Postdoctoral Fellow (Liu Jianjun’s Lab)
Position Code: SC10345
We are looking for motivated candidate who will be working in computational cancer genomics in Dr Liu Jianjun’s lab. Our group uses computational and statistical methods in studying tumor heterogeneity and progression focusing on genomic changes in a typical tumor at the time of diagnosis as well as how tumors evolve and the dynamics of tumor evolution under treatment conditions. The candidate will be responsible for the coordination and management of the genomic projects of the multidisciplinary study. He/she will also be involved in a large-scale international study on hepatocellular carcinoma, which utilises various types of patient samples and employs multi-omics approaches including bulk tumor next-generation sequencing (NGS), single cell NGS, cfDNA NGS, CyTOF and metabolomics.
- PhD in Computational Biology or a quantitative background (e.g.

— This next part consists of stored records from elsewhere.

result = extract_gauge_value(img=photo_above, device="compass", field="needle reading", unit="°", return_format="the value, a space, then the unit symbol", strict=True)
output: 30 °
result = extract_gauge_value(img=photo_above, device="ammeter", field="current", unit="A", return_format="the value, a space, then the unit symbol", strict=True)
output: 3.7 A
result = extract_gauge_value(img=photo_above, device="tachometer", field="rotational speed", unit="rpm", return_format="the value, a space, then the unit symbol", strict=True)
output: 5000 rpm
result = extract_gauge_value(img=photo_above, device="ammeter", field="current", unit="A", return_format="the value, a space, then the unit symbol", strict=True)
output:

Statistics, Physics, Engineering), or Biomedical-related disciplines with a strong evidence of computational experience.
- Experience with large-scale bioinformatics analysis (including, but not restricted to next-generation sequencing, transcriptomic analysis and disease modelling).
- Proficient in R or Python, good knowledge of Unix shell and cloud computing.

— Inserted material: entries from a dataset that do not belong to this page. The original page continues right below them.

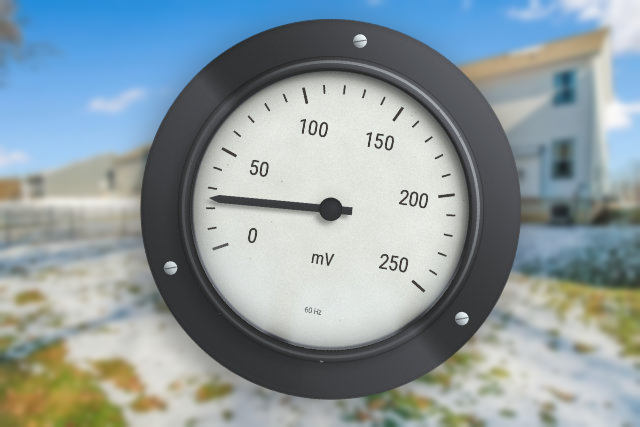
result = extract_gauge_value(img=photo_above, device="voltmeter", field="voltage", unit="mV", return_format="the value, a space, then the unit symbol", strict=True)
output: 25 mV
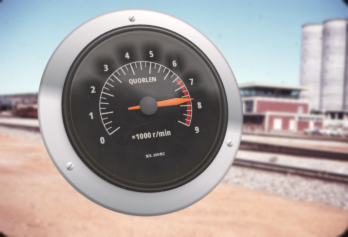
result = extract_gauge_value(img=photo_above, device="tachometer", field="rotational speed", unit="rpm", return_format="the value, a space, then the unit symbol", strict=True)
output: 7750 rpm
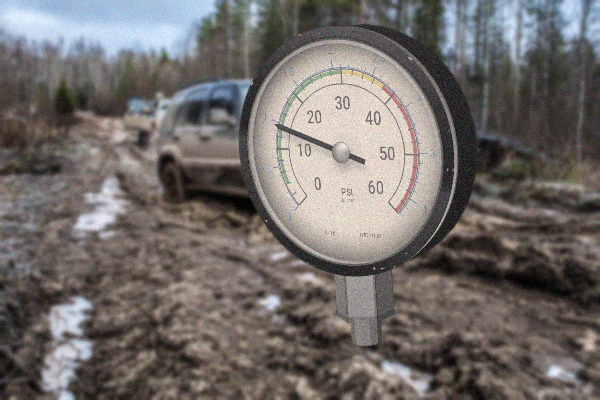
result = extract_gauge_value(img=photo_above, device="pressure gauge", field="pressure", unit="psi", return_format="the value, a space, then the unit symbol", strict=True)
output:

- Possess excellent analytical, technical and problem-solving skills.
- Well organised and detail oriented.
- Ability to coordinate diverse groups of people.
- Excellent written and verbal communication skills.
- Good team player and fast learner.
- Project management experiences will be advantageous.
Those interested to apply, please send your application including CV, publication list and names of three referees to Jianjun Liu (email@example.com
) and cc firstname.lastname@example.org
The above eligibility criteria are not exhaustive. A*STAR may include additional selection criteria based on its prevailing recruitment policies. These policies may be amended from time to time without notice.
* We regret that only shortlisted candidates will be notified.